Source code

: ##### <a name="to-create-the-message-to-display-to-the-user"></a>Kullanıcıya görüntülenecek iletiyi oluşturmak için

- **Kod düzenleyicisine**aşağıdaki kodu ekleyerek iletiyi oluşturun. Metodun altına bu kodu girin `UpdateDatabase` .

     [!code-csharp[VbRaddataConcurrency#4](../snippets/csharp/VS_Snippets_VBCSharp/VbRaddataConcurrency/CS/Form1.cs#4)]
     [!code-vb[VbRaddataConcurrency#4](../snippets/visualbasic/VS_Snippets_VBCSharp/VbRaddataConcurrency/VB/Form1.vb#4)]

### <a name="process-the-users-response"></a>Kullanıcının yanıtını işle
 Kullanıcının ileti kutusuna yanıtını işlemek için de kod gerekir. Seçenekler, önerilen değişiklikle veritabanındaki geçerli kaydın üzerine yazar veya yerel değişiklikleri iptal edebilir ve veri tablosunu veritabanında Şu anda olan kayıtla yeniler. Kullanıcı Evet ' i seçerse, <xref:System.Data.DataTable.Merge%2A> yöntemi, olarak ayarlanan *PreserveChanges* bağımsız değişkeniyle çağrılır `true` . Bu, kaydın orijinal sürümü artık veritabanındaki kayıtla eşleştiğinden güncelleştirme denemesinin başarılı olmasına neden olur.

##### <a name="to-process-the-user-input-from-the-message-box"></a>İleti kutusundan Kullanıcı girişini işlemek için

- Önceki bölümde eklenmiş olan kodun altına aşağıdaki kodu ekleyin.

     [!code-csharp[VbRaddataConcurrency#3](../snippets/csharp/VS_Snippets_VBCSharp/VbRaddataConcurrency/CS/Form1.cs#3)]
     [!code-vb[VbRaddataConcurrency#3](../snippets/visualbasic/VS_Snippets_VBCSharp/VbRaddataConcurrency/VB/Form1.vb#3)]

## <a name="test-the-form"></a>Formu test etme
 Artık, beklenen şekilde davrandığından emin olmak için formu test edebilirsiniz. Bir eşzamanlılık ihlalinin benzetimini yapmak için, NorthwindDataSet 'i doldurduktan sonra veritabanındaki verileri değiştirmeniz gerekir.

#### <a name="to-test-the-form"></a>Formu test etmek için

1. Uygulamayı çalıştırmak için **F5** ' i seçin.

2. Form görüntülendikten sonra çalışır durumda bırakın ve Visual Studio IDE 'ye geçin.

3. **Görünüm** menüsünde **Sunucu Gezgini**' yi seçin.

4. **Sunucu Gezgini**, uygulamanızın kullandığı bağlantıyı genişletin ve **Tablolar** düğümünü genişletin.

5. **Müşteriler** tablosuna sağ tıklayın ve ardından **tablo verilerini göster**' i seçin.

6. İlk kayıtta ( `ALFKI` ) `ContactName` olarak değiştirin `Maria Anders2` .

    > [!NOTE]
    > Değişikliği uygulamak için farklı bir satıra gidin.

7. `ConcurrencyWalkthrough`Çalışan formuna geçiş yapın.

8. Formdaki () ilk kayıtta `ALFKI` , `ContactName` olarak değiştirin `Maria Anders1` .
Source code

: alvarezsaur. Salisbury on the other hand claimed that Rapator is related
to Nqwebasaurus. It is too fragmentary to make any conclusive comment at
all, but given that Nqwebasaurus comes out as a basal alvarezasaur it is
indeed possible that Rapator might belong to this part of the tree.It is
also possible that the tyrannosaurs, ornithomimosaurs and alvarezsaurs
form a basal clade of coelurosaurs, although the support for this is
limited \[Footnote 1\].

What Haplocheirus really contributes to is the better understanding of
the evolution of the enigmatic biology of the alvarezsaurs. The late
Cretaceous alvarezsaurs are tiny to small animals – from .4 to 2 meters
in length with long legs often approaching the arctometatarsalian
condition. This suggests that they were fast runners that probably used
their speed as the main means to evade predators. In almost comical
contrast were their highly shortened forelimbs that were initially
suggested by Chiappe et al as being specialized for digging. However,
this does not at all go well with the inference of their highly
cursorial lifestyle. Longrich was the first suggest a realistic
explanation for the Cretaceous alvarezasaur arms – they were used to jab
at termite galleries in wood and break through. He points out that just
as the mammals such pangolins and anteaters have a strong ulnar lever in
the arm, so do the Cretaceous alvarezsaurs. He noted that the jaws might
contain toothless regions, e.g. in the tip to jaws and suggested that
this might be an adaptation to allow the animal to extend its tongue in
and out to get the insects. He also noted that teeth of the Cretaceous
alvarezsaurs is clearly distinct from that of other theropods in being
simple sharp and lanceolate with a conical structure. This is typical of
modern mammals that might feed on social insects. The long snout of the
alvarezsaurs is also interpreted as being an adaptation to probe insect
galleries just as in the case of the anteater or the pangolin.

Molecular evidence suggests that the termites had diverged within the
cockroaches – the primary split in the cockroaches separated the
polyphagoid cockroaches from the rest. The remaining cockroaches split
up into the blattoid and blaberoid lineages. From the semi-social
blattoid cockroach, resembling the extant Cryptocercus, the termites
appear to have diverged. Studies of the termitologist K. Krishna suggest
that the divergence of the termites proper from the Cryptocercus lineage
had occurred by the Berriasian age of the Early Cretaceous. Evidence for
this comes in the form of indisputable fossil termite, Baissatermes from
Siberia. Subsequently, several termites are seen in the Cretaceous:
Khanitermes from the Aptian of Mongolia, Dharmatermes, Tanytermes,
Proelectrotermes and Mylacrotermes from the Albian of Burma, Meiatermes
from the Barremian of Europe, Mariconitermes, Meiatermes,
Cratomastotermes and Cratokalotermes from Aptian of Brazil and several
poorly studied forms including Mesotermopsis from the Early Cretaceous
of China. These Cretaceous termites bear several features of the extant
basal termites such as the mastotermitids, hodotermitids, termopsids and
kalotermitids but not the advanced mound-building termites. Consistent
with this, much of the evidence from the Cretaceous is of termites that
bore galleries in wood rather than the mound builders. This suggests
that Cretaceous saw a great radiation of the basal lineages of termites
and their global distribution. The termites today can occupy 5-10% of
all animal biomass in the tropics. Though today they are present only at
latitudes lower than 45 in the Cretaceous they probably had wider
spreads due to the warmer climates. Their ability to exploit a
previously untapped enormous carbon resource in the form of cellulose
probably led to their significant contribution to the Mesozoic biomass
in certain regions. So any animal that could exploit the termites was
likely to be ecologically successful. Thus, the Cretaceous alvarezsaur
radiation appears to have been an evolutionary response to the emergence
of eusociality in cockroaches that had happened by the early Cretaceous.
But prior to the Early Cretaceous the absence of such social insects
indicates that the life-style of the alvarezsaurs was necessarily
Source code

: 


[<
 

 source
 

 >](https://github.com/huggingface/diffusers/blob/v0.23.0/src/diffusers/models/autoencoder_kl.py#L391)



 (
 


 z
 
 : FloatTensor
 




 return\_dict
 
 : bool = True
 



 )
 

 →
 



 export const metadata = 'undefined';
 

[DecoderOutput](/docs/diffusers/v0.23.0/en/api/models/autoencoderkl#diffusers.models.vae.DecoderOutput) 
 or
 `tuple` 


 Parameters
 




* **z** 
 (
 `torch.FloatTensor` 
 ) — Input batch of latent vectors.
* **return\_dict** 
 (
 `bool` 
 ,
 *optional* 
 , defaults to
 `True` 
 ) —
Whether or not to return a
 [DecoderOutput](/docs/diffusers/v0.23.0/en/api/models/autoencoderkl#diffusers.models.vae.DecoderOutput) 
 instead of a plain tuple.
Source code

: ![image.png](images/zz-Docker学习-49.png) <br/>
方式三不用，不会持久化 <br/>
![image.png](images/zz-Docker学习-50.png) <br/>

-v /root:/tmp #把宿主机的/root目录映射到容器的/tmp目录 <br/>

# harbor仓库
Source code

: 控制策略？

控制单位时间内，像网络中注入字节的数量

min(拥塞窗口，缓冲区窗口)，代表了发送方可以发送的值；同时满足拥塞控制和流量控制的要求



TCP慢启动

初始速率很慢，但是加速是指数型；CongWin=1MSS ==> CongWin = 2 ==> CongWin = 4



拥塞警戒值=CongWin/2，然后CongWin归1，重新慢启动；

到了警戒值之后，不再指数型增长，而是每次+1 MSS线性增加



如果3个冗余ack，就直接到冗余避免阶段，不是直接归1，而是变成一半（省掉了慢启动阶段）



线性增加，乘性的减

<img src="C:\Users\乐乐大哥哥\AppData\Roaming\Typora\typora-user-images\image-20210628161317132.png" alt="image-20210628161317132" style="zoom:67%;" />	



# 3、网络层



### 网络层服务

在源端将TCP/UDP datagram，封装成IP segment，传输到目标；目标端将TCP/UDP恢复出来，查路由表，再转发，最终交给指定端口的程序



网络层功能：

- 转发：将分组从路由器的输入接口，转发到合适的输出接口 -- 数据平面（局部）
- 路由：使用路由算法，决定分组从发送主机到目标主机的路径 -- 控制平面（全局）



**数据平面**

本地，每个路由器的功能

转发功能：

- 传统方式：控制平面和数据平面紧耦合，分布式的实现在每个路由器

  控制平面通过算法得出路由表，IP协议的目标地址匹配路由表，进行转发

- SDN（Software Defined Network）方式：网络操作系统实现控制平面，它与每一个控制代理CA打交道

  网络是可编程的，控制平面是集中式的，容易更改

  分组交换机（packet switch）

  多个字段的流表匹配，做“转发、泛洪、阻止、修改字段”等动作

_Exercise_: Note how many lines in the material hold the word "Meiatermes", and give that number with nothing added.

_Response to this task_: 2